Lecture 5: Populations and samples

Goals:
  • Understand the relationship between DNA, the gene, and the gene product.
  • Understand the measures of dispersion and why sample and population calculations of these are different.
Outline:
  1. Structure of DNA and genes (with a visit to NCBI website)
  2. Continue to work on R (data structures and combining)
  3. Measures of disperson: standard deviation, median absolute deviation, interquartile range.
Resources:
       Elementary statistics with R:  http://www.r-tutor.com/elementary-statistics
       Summary of R statistics functions covered in class: R statistics


Biology: Details of transcription

Schematic of RNA transcription
source: http://en.wikipedia.org/wiki/File:MRNA.svg

Details of translation:
Translation



Measures of dispersion

Example 1: Measures of dispersion: compare error, median absolute deviation (mad), mean squared error (variance), and root mean squared error (standard deviation) in estimating the data set points by the mean. (Do a simple example by hand using data 4, -1, 3, 0, -1.) 

Example 2: Compute measures of spread for the simple example using R (var, sd, IQR, mad)

Example 3: Compare measures of spread for the faithful data. Also display using a histogram (hist) and boxplot (boxplot).

The hand computation is the actual or population value.  What happens when you only have a sample of the data?

Probability distributions

Example 4: Use help(Distributions) to see what probability distribution functions are available in R.  For example, one common distribution is the normal distribution. What do the four forms of the function mean?

Example 5: Generate a sample of size 10,000 from N(0, 1).  What is the actual mean, variance and standard deviation of these values.  How well do the calculations match the original distribution?

Example 6:  Look at the values generated in Example 5 as 1000 samples of size 10.  How well does each of the samples predict the population mean? (Look at the histogram of the sample means as well as the maximum and minimum values.)

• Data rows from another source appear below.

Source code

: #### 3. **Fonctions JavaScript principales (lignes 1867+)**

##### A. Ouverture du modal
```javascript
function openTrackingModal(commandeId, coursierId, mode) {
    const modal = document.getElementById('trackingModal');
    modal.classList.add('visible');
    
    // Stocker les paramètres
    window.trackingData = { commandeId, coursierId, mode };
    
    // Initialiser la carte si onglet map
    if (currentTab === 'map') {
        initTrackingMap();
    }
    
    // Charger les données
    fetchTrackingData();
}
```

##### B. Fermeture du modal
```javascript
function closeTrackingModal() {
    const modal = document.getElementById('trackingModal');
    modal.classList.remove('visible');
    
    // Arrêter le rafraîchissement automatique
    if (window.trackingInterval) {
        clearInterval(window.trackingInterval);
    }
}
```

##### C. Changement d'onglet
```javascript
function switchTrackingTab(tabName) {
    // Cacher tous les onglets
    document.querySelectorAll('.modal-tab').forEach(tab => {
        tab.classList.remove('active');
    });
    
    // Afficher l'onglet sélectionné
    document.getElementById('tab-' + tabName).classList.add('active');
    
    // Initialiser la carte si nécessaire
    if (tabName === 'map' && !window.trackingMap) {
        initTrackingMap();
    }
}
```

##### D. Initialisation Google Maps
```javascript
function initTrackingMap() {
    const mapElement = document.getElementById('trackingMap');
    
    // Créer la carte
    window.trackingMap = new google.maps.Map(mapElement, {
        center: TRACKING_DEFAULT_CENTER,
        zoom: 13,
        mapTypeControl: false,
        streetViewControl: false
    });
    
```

Example 7:  What is the actual variance of the sample of size 10,0000  from Example 5. (Calculate using the vectorized form. and compare with the sample variance computed with the var function. Display the histogram of values).f

Example 8: What is the actual variance of the 1000 samples of size 10?  What is the sample variance of each of the samples of size 10 from Example 6?  

Example 9: Show the estimates of the mean with error bars for the center points and standard deviations for the wings.  (R doesn't come with error bars built in.  There is an errbar function available in the Hmisc package:)

install.packages("Hmisc", dependencies=T)

library('Hmisc')

help(errbar)



Key points:
  • Sample (a randomly drawn subset) can be used to estimate the entire population. The larger the sample, the better the estimate.
  • Mean of sample is used to estimate the mean of the sample. This is called a point estimate of the population mean.
  • Unbiased estimator (the version with n-1 rather than n in the denominator) is used to estimate population variance or standard deviation from the sample.
  • Sample MAD has a scale factor which depends on how the numbers are distributed.
  • If we take a lot of samples each of size N and look at the distribution of estimates of the population mean calculated from these samples, we get a normal distribution centered around the true population mean. The standard deviation of this distribution of estimates has a standard deviation which is the true population standard deviation divided by the sqrt of N.  This is called the SEM or standard error of the mean.  It is widely used in biology for error bars. Since we usually don't know the true population standard deviation we use the unbiased estimator of the sd based on the sample in stead of the true population standard deviation.